FBI Knew Hunter Laptop Was Legitimate Before 2020

Last week, the head of the FBI’s Foreign Influence Task Force revealed that the FBI knew in late 2019 that Hunter Biden’s laptop that was abandoned at a Delaware computer repair shop was authentic but withheld that from the social media companies that censored the New York Post’s report, The Washington Free Beacon reported.

While testifying before the House Judiciary Committee last Wednesday, Laura Dehmlow, whose unit tracks foreign disinformation, said that the FBI was aware at the time the Post’s stories were published that the laptop was Hunter’s and she was “pretty certain” that officials on the Foreign Influence Task Force knew that FBI analysts had authenticated it in late 2019.

Republicans allege that task force officials failed to share that information with Facebook during meetings after which the social media platform limited sharing the Post story out of concern that the emails published by the Post were obtained via a hack.

Judiciary Republicans also allege that Dehmlow and others were instructed to offer no comment responses when asked by social media companies about Hunter’s laptop.

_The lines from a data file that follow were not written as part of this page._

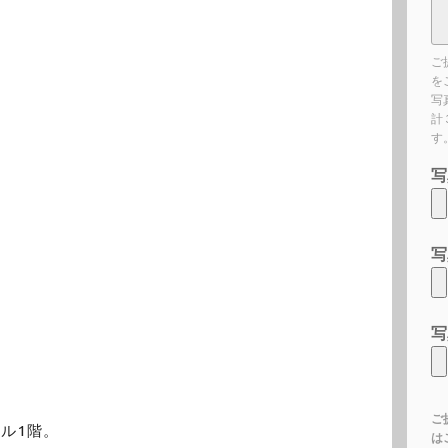
ご
を
写
計
す
写
写
写
ご
ビル1階。
は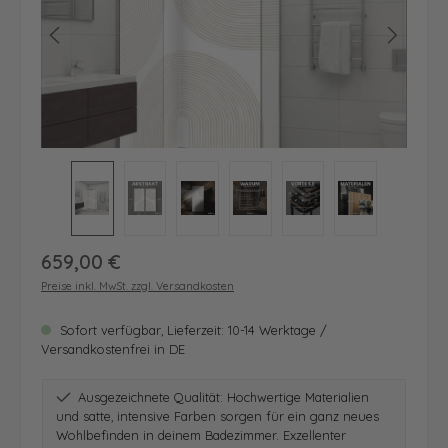
Regulärer Preis:
659,00 €
Preise inkl. MwSt. zzgl. Versandkosten
Sofort verfügbar, Lieferzeit: 10-14 Werktage /
Versandkostenfrei in DE
Ausgezeichnete Qualität: Hochwertige Materialien
und satte, intensive Farben sorgen für ein ganz neues
Wohlbefinden in deinem Badezimmer. Exzellenter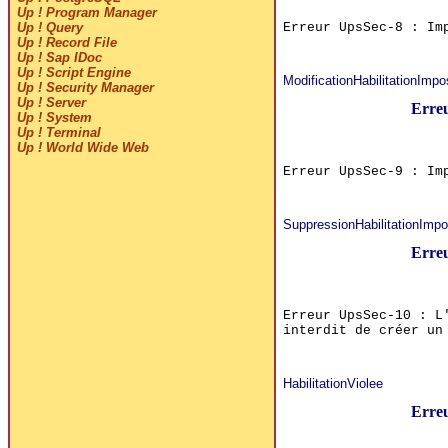
Up ! Program Manager
Erreur UpsSec-8 : Im
Up ! Query
Up ! Record File
Up ! Sap IDoc
Up ! Script Engine
ModificationHabilitationImpo
Up ! Security Manager
Up ! Server
Erre
Up ! System
Up ! Terminal
Up ! World Wide Web
Erreur UpsSec-9 : Im
SuppressionHabilitationImpo
Erre
Erreur UpsSec-10 : L
interdit de créer un
HabilitationViolee
Erreu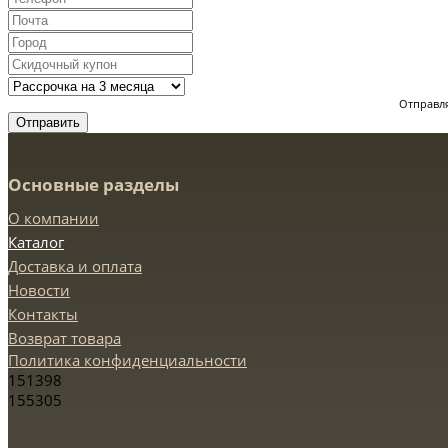
Отправля
Отправить
Основные разделы
О компании
Каталог
Доставка и оплата
Новости
Контакты
Возврат товара
Политика конфиденциальности
151398
155305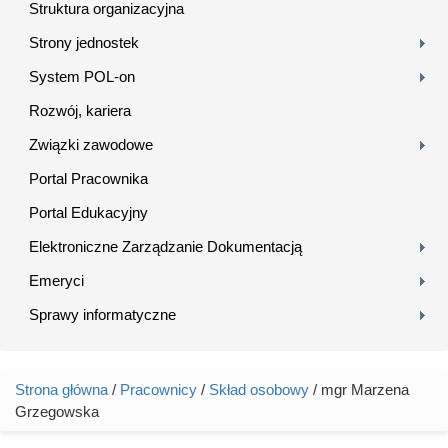
Struktura organizacyjna
Strony jednostek
System POL-on
Rozwój, kariera
Związki zawodowe
Portal Pracownika
Portal Edukacyjny
Elektroniczne Zarządzanie Dokumentacją
Emeryci
Sprawy informatyczne
Strona główna
/
Pracownicy
/
Skład osobowy
/ mgr Marzena
Jesteś tutaj
Grzegowska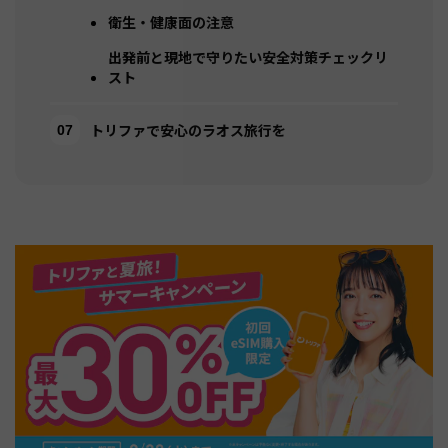
衛生・健康面の注意
出発前と現地で守りたい安全対策チェックリ
スト
トリファで安心のラオス旅行を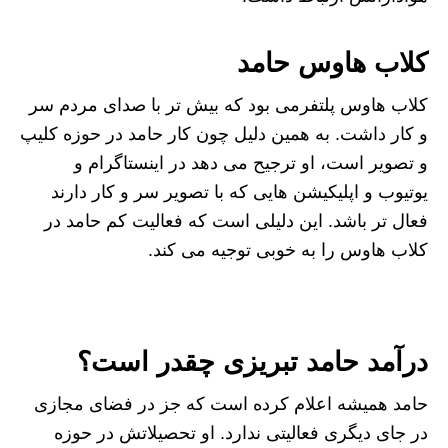
کلاب هاوس حامد
کلاب هاوس پلتفرمی بود که بیش تر با صدای مردم سر
و کار داشت. به همین دلیل چون کار حامد در حوزه کلیپ
و تصویر است، او ترجیح می دهد در اینستاگرام و
یوتیوب و اپلیکیشن هایی که با تصویر سر و کار دارند
فعال تر باشد. این دلیلی است که فعالیت کم حامد در
کلاب هاوس را به خوبی توجیه می کند.
درآمد حامد تبریزی چقدر است؟
حامد همیشه اعلام کرده است که جز در فضای مجازی
در جای دیگری فعالیتی ندارد. او تحصیلاتش در حوزه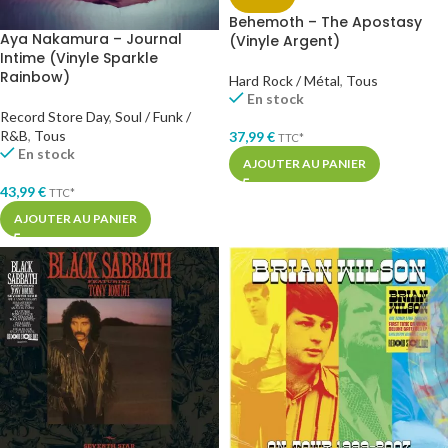
Behemoth – The Apostasy
Aya Nakamura – Journal
(Vinyle Argent)
Intime (Vinyle Sparkle
Rainbow)
Hard Rock / Métal
,
Tous
En stock
Record Store Day
,
Soul / Funk /
R&B
,
Tous
37,99
€
TTC*
En stock
AJOUTER AU PANIER
43,99
€
TTC*
AJOUTER AU PANIER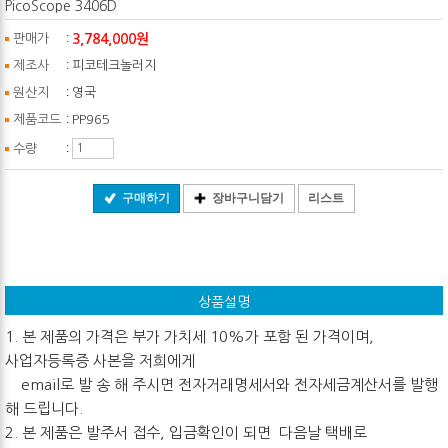
PicoScope 3406D
:
3,784,000원
판매가
:
제조사
피코테크놀러지
:
원산지
영국
:
제품코드
PP965
:
수량
구매하기
장바구니담기
리스트
상품설명
1. 본 제품의 가격은 부가 가치세 10%가 포함 된 가격이며,
사업자등록증 사본을 저희에게
email로 발 송 해 주시면 전자거래명세서와 전자세금계산서를 발행
해 드립니다.
2. 본 제품은 발주서 접수, 입금확인이 되면 다음날 택배로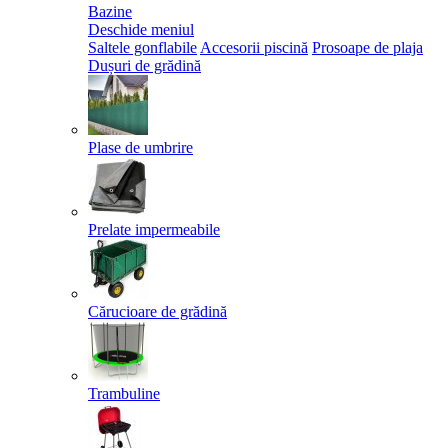
Bazine
Deschide meniul
Saltele gonflabile
Accesorii piscină
Prosoape de plaja
Dușuri de grădină
Plase de umbrire
Prelate impermeabile
Cărucioare de grădină
Trambuline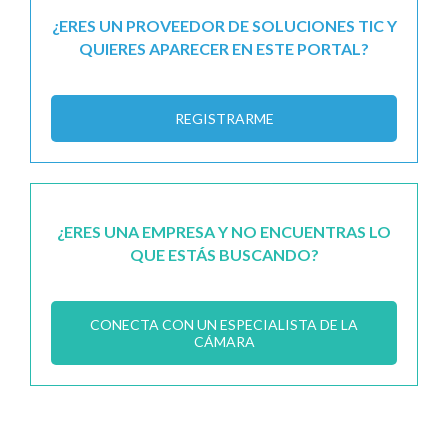
¿ERES UN PROVEEDOR DE SOLUCIONES TIC Y
QUIERES APARECER EN ESTE PORTAL?
REGISTRARME
¿ERES UNA EMPRESA Y NO ENCUENTRAS LO
QUE ESTÁS BUSCANDO?
CONECTA CON UN ESPECIALISTA DE LA
CÁMARA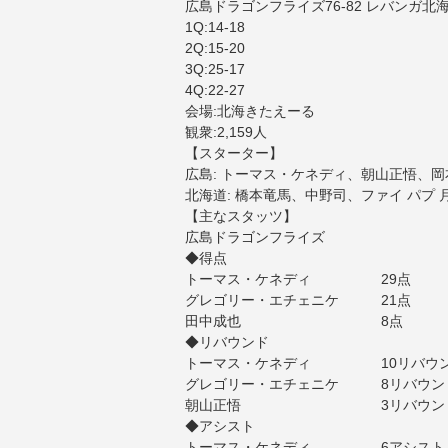
広島ドラゴンフライズ76-82 レバンガ北
1Q:14-18
2Q:15-20
3Q:25-17
4Q:22-27
会場:北海きたえーる
観衆:2,159人
【スターター】
広島: トーマス・ケネディ、朝山正悟、
北海道: 橋本竜馬、中野司、ファイ パプ
【主なスタッツ】
広島ドラゴンフライズ
◆得点
トーマス・ケネディ 29点
グレゴリー・エチェニケ 21点
田中成也 8点
◆リバウンド
トーマス・ケネディ 10リバウ
グレゴリー・エチェニケ 8リバウン
朝山正悟 3リバウン
◆アシスト
トーマス・ケネディ 6アシスト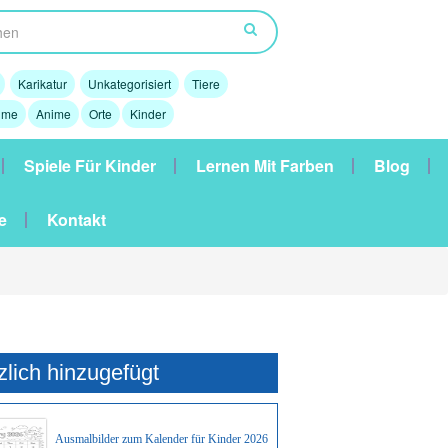
Karikatur
Unkategorisiert
Tiere
lme
Anime
Orte
Kinder
Spiele Für Kinder
Lernen Mit Farben
Blog
e
Kontakt
zlich hinzugefügt
Ausmalbilder zum Kalender für Kinder 2026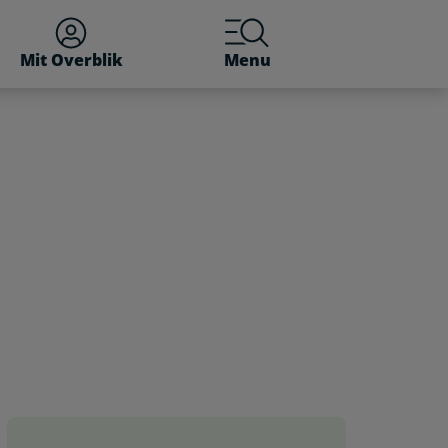
Mit Overblik
Menu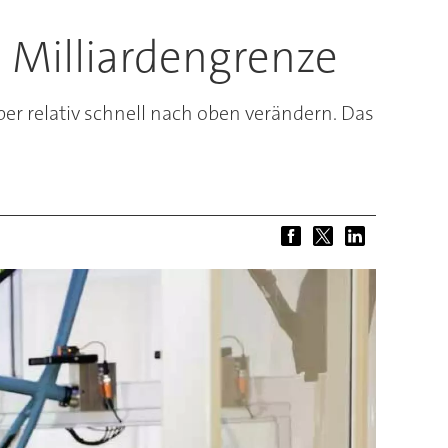
 Milliardengrenze
aber relativ schnell nach oben verändern. Das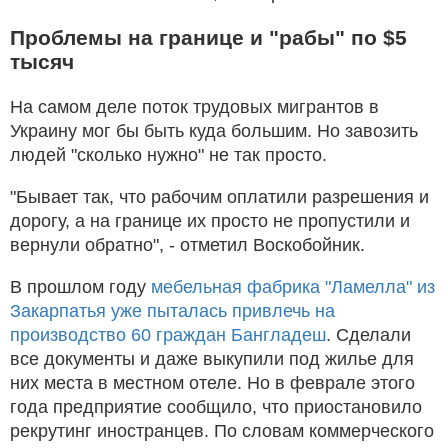
Проблемы на границе и "рабы" по $5
тысяч
На самом деле поток трудовых мигрантов в
Украину мог бы быть куда большим. Но завозить
людей "сколько нужно" не так просто.
"Бывает так, что рабочим оплатили разрешения и
дорогу, а на границе их просто не пропустили и
вернули обратно", - отметил Воскобойник.
В прошлом году
мебельная фабрика "Ламелла" из
Закарпатья уже пыталась привлечь на
производство 60 граждан Бангладеш
. Сделали
все документы и даже выкупили под жилье для
них места в местном отеле. Но в феврале этого
года предприятие сообщило, что приостановило
рекрутинг иностранцев. По словам коммерческого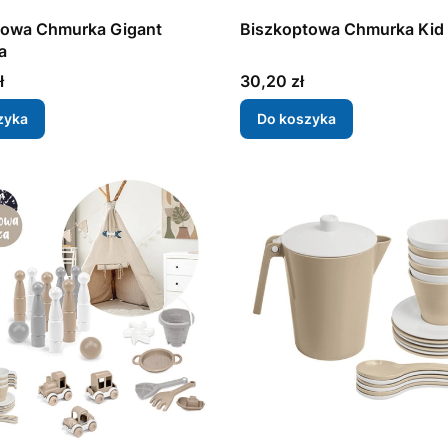
towa Chmurka Gigant
Biszkoptowa Chmurka Kid C
a
Cena
ł
30,20 zł
zyka
Do koszyka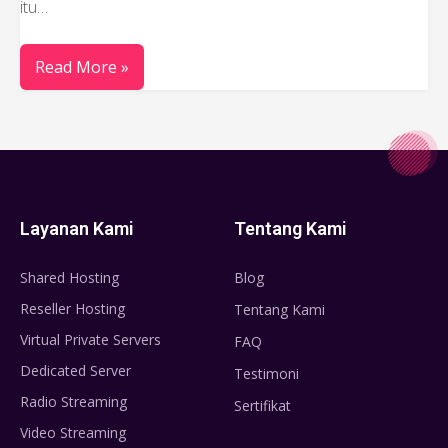
itu…
Read More »
Layanan Kami
Tentang Kami
Shared Hosting
Blog
Reseller Hosting
Tentang Kami
Virtual Private Servers
FAQ
Dedicated Server
Testimoni
Radio Streaming
Sertifikat
Video Streaming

In her testimony, Dehmlow revealed that one FBI employee had previously told Twitter that the laptop was real, but an FBI lawyer interjected with “no further comment.” 

In a letter to FBI Director Christopher Wray after Dehmlow testified, Judiciary Chairman Jim Jordan alleged that the FBI’s refusal “to verify the authenticity” of Hunter’s laptop paved the way for “widespread censorship” of an “accurate news story.”

Republicans maintain that shortly before the publication of the New York Post report, the FBI “conditioned” social media platforms to expect the release of hacked materials.

Unlike Facebook, which only limited sharing of the Post’s report, Twitter prevented users from sharing a link to the report.

In his closed testimony to the House Ways and Means Committee in May, IRS whistleblower Gary Shapley revealed that the FBI authenticated Hunter’s laptop in December 2019, just one month after computer repair shop owner John Paul Mac Isaac turned it over to the FBI.

In his letter to Chris Wray, Jordan criticized the FBI for staying silent about the authenticity of the laptop and “allowing social media companies to conclude” that the Post’s story was “Russian disinformation.”